Canada aims to cut hog production to 25 million heads per year
Details of Canada's new programme aimed at downsizing the country's hog herd and encouraging pork marketing are still being worked out, but industry representatives said reducing hog output by several million head per year is one of the goals.
"Part of the programme's goal is to see the production of hogs in Canada drop down to the 25 million to 26 million head per year level," said Martin Rice, executive director of the Canadian Pork Council.
Canada's annual hog production for calendar year 2009 has been projected at 29 million head, while in 2008 production was 31 million. During calendar year 2007, Canada's hog production hit the 33 million mark, he said.
Rice said the aim of the new programme, announced Aug. 14, was to allow all sectors of the hog industry a chance to get out of the business if so desired. This move follows a previous government programme that was aimed at culling sows in an effort to reduce the size of the breeding herd.
"The Canadian Pork Council, Agriculture Canada and the government of Canada were still working out all the necessary details," Rice acknowledged.
The new programme has 3 components.
First, it establishes a C$17 million (US$15.77 million) marketing fund to encourage expanded pork exports to offset sales lost due to the AH1N1 flu virus and other trade disruptions.
The second component offers government-backed long-term loans to hog producers who can provide "credible business plans" to lending authorities. The loans would first be used to repay any advances received and after that could be used to address liquidity issues or make long-term investments to improve profitability.
The third component is a transition programme which allocates C$75 million (US$69.62 million) to help producers who wish to exit the hog production industry.

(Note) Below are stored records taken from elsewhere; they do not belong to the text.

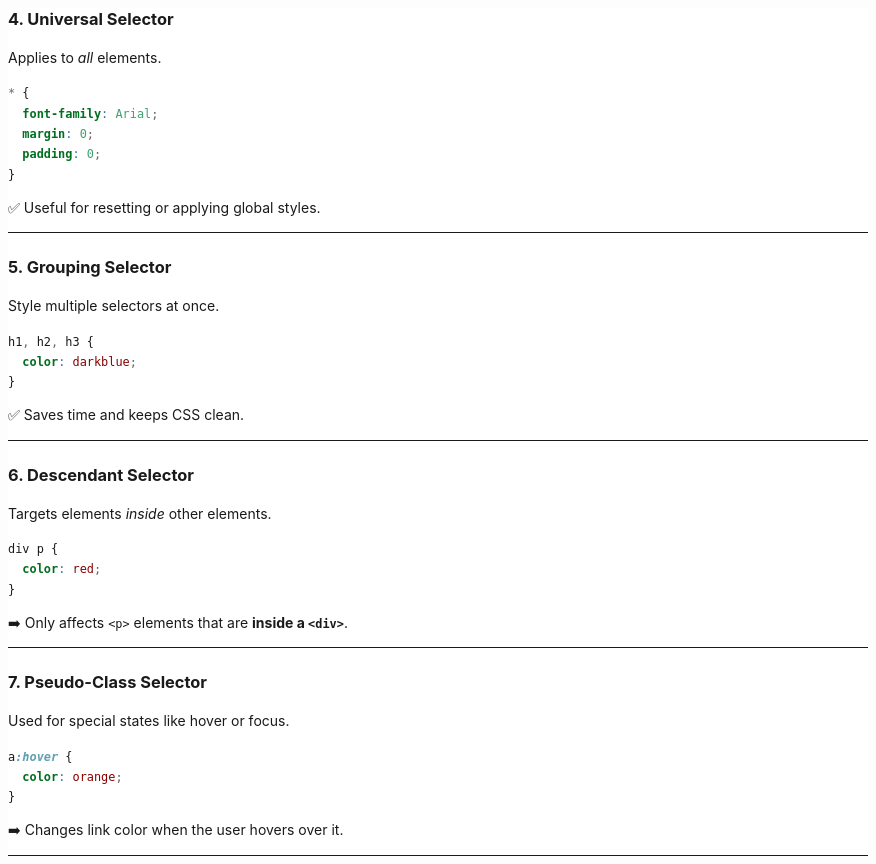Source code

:### 4. **Universal Selector**

Applies to *all* elements.

```css
* {
  font-family: Arial;
  margin: 0;
  padding: 0;
}
```

✅ Useful for resetting or applying global styles.

---

### 5. **Grouping Selector**

Style multiple selectors at once.

```css
h1, h2, h3 {
  color: darkblue;
}
```

✅ Saves time and keeps CSS clean.

---

### 6. **Descendant Selector**

Targets elements *inside* other elements.

```css
div p {
  color: red;
}
```

➡️ Only affects `<p>` elements that are **inside a `<div>`**.

---

### 7. **Pseudo-Class Selector**

Used for special states like hover or focus.

```css
a:hover {
  color: orange;
}
```

➡️ Changes link color when the user hovers over it.

---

Those participating in the transition programme would have to stay out of the pork business for three years.
The jury is still out on whether the new programme will have the desired effect, according to industry representatives.
"Essentially, the details of the programme have not been released, which makes it hard to determine the exact impact the programme will have," said Perry Mohr, chief executive of Manitoba Pork Marketing.
Mohr speculated one of the least profitable sectors has been the farrow-to-wean operations, particularly the ones that have been selling weanling pigs into the US for the last 10 years.
"Absolutely, there will be less pigs produced in Manitoba given that Manitoba is the biggest exporter of weanling hogs into the US," Mohr said. "If I was in the weanling pig business, and I knew what I do today, I would be the first in line for that C$75 million."